Focusing On The Limits Of Healthcare Price Transparency Tools Can Limit Their Growth

There are primarily four very influential groups that decide what health insurance plans workers can access and the price of those plans. These groups include employers, policymakers, insurance companies, and medical care professionals and administrators. Unfortunately, these groups are doing very little to control healthcare costs.

Employers do not use their buying power and size to demand lower health plan premiums. Policymakers do not support regulations to control medical care prices. Health insurance companies do not work with regulators and health care professionals to improve administrative efficiencies. And medical care professionals and administrators ignore the impact of high medical care prices on consumers.

So with still no say on health plan design and price, workers now have primary responsibility for dealing with high healthcare costs. And they have no choice but to use the few tools available to them—wellness programs and price transparency tools. Wellness programs aren’t turning out to be the cost savers that everyone wanted them to be, but price transparency tools could. But first the focus needs to change from the limitation of transparency tools to making them more robust.

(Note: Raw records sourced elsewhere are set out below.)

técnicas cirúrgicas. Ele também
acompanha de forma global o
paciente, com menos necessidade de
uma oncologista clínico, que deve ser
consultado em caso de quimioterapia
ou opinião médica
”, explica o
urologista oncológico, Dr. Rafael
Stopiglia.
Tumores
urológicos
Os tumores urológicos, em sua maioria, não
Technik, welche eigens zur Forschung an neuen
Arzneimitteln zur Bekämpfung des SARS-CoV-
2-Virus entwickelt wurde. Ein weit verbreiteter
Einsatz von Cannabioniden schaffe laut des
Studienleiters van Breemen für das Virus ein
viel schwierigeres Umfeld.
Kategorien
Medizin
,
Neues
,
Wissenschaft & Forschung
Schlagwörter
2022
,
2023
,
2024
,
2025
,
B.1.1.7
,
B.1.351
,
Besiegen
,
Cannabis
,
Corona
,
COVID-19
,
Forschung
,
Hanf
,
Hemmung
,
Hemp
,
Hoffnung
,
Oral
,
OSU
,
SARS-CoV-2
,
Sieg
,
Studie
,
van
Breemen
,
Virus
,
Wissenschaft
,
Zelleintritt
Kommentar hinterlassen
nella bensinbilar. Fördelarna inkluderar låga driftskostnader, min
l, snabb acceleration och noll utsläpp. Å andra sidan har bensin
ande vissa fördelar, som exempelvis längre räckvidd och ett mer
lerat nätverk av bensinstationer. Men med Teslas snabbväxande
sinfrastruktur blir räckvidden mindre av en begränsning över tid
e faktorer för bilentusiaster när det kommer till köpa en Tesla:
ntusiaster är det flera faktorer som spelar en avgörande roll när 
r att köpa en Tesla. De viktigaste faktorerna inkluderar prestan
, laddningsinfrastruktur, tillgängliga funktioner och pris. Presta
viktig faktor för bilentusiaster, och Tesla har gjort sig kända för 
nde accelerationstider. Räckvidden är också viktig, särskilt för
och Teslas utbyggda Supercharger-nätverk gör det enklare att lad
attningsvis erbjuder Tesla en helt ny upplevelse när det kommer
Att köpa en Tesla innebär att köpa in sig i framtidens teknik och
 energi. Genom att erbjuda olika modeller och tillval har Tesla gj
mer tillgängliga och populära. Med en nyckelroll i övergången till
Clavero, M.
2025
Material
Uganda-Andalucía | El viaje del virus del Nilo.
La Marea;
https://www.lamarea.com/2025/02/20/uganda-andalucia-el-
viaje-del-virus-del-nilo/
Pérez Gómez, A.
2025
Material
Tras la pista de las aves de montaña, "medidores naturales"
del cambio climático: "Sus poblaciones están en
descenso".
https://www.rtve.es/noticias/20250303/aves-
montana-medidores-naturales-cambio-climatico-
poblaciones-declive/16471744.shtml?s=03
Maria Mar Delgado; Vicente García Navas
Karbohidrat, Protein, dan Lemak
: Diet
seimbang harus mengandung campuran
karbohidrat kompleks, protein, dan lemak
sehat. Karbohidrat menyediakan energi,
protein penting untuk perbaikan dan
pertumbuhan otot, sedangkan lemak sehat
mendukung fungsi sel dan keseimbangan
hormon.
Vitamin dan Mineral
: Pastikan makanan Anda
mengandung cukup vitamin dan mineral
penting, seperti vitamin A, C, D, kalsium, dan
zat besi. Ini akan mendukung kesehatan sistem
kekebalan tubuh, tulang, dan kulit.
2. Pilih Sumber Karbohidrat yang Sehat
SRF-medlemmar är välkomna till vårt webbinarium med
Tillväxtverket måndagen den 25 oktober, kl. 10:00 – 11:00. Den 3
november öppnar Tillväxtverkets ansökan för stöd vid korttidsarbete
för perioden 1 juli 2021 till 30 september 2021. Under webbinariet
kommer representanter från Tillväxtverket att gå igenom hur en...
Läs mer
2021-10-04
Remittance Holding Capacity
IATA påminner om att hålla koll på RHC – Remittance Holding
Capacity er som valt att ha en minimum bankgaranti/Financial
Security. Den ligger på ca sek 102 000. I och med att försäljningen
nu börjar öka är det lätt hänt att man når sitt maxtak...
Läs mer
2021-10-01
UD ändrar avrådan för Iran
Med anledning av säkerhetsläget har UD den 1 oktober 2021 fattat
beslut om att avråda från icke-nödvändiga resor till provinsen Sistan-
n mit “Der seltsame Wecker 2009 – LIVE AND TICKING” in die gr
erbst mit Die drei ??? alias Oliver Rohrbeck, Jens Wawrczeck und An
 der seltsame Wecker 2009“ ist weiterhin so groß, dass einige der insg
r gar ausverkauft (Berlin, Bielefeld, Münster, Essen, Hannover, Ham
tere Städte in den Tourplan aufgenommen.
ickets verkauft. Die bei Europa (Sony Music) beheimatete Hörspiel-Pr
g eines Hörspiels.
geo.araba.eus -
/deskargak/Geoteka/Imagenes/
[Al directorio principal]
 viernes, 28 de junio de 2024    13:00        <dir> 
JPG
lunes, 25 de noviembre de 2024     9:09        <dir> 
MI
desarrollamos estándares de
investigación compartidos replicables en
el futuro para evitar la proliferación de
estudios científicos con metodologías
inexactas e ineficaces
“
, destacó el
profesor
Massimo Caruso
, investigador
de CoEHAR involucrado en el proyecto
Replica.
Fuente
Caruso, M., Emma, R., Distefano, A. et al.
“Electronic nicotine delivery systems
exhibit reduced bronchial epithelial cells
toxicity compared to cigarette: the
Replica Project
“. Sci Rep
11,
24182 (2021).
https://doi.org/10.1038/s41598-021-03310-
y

Price transparency tools are still in the infancy stage of development, yet critics are ready to dismiss them as too imperfect for use. And its not just curmudgeonly critics that are giving these tools the thumbs down, others minimize them as well. Doctors roared with contempt over the release of Medicare physician costs data. Health insurers promptly display the limits of their online price tools with prominent disclaimers. And articles abound about the geographical limitations of these tools.

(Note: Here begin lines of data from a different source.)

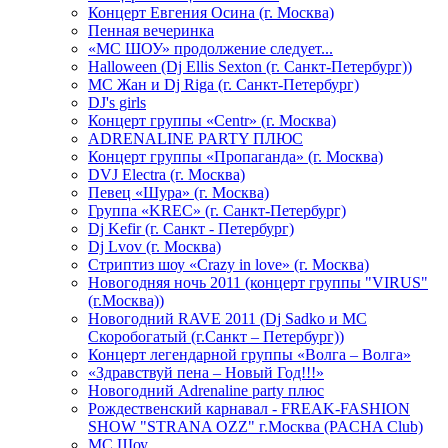
Концерт Евгения Осина (г. Москва)
Пенная вечеринка
«МС ШОУ» продолжение следует...
Halloween (Dj Ellis Sexton (г. Санкт-Петербург))
МС Жан и Dj Riga (г. Санкт-Петербург)
DJ's girls
Концерт группы «Centr» (г. Москва)
ADRENALINE PARTY ПЛЮС
Концерт группы «Пропаганда» (г. Москва)
DVJ Electra (г. Москва)
Певец «Шура» (г. Москва)
Группа «KREC» (г. Санкт-Петербург)
Dj Kefir (г. Санкт - Петербург)
Dj Lvov (г. Москва)
Стриптиз шоу «Crazy in love» (г. Москва)
Новогодняя ночь 2011 (концерт группы "VIRUS"
(г.Москва))
Новогодний RAVE 2011 (Dj Sadko и MC
Скоробогатый (г.Санкт – Петербург))
Концерт легендарной группы «Волга – Волга»
«Здравствуй пена – Новый Год!!!»
Новогодний Adrenaline party плюс
Рождественский карнавал - FREAK-FASHION
SHOW "STRANA OZZ" г.Москва (PACHA Club)
MC Шоу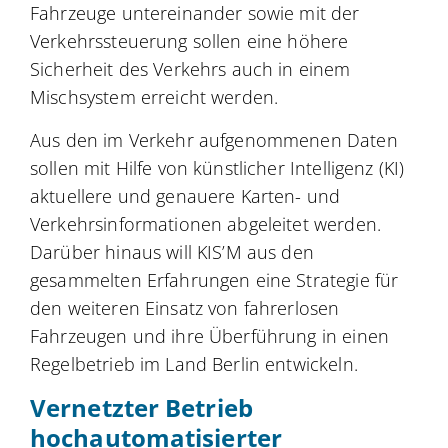
Fahrzeuge untereinander sowie mit der
Verkehrssteuerung sollen eine höhere
Sicherheit des Verkehrs auch in einem
Mischsystem erreicht werden.
Aus den im Verkehr aufgenommenen Daten
sollen mit Hilfe von künstlicher Intelligenz (KI)
aktuellere und genauere Karten- und
Verkehrsinformationen abgeleitet werden.
Darüber hinaus will KIS’M aus den
gesammelten Erfahrungen eine Strategie für
den weiteren Einsatz von fahrerlosen
Fahrzeugen und ihre Überführung in einen
Regelbetrieb im Land Berlin entwickeln.
Vernetzter Betrieb
hochautomatisierter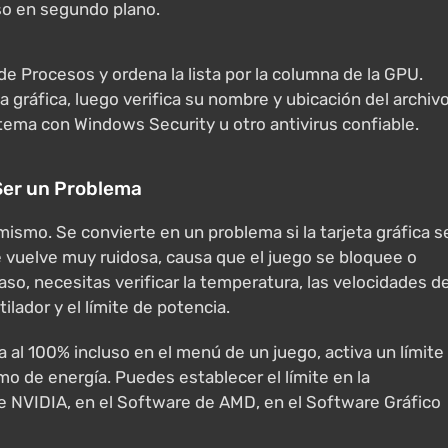
eso en segundo plano.
de Procesos y ordena la lista por la columna de la GPU.
 gráfica, luego verifica su nombre y ubicación del archivo
tema con Windows Security u otro antivirus confiable.
Ser un Problema
mismo. Se convierte en un problema si la tarjeta gráfica s
se vuelve muy ruidosa, causa que el juego se bloquee o
aso, necesitas verificar la temperatura, las velocidades d
ilador y el límite de potencia.
a al 100% incluso en el menú de un juego, activa un límite
umo de energía. Puedes establecer el límite en la
de NVIDIA, en el Software de AMD, en el Software Gráfico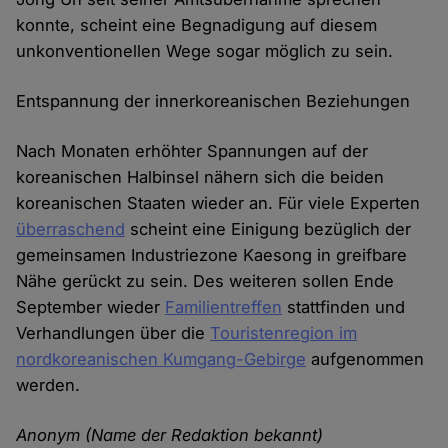
konnte, scheint eine Begnadigung auf diesem
unkonventionellen Wege sogar möglich zu sein.
Entspannung der innerkoreanischen Beziehungen
Nach Monaten erhöhter Spannungen auf der
koreanischen Halbinsel nähern sich die beiden
koreanischen Staaten wieder an. Für viele Experten
überraschend
scheint eine Einigung bezüglich der
gemeinsamen Industriezone Kaesong in greifbare
Nähe gerückt zu sein. Des weiteren sollen Ende
September wieder
Familientreffen
stattfinden und
Verhandlungen über die
Touristenregion im
nordkoreanischen Kumgang-Gebirge
aufgenommen
werden.
Anonym (Name der Redaktion bekannt)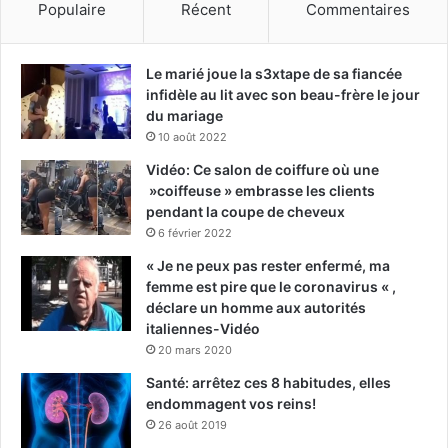
Populaire
Récent
Commentaires
Le marié joue la s3xtape de sa fiancée
infidèle au lit avec son beau-frère le jour
du mariage
10 août 2022
Vidéo: Ce salon de coiffure où une
»coiffeuse » embrasse les clients
pendant la coupe de cheveux
6 février 2022
« Je ne peux pas rester enfermé, ma
femme est pire que le coronavirus « ,
déclare un homme aux autorités
italiennes-Vidéo
20 mars 2020
Santé: arrêtez ces 8 habitudes, elles
endommagent vos reins!
26 août 2019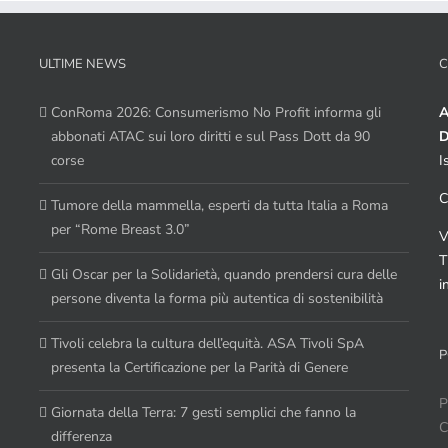
ULTIME NEWS
C
ConRoma 2026: Consumerismo No Profit informa gli
A
abbonati ATAC sui loro diritti e sul Pass Dott da 90
D
corse
I
C
Tumore della mammella, esperti da tutta Italia a Roma
per “Rome Breast 3.0”
V
T
Gli Oscar per la Solidarietà, quando prendersi cura delle
i
persone diventa la forma più autentica di sostenibilità
Tivoli celebra la cultura dell’equità. ASA Tivoli SpA
P
presenta la Certificazione per la Parità di Genere
P
Giornata della Terra: 7 gesti semplici che fanno la
C
differenza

But what if all of this negativity about price transparency tools is stalling its development. Yes, the tools are limited in that they do not include price data on every medical procedure. They also do not typically include performance data or account for geographical cost of living differences. However, there is the potential to address all of these “limitations.” And workers deserve more robust price transparency tools… And employers, policymakers, health insurers, and medical care professionals and administrators should work tirelessly to make sure they get them.

It’s counterproductive to tell workers that they have to take more responsibility for keeping healthcare costs down, and give them incomplete tools and information to reach this goal. It is also counterproductive to give up on price transparency tools in their infancy. The data and the technology exist to make these tools a game changer in the battle against inexplicable medical care prices.


This open enrollment season employers will require workers to assume more of the costs for their health insurance. They will offer wellness program incentives to defray a portion of the price of the plan. And they will remind employees to use online tools to help them choose a health plan. Hopefully, they will promote these tools as useful and necessary and not just limited. And, even more hopefully, they will take a leadership role in enhancing and improving these tools in the future.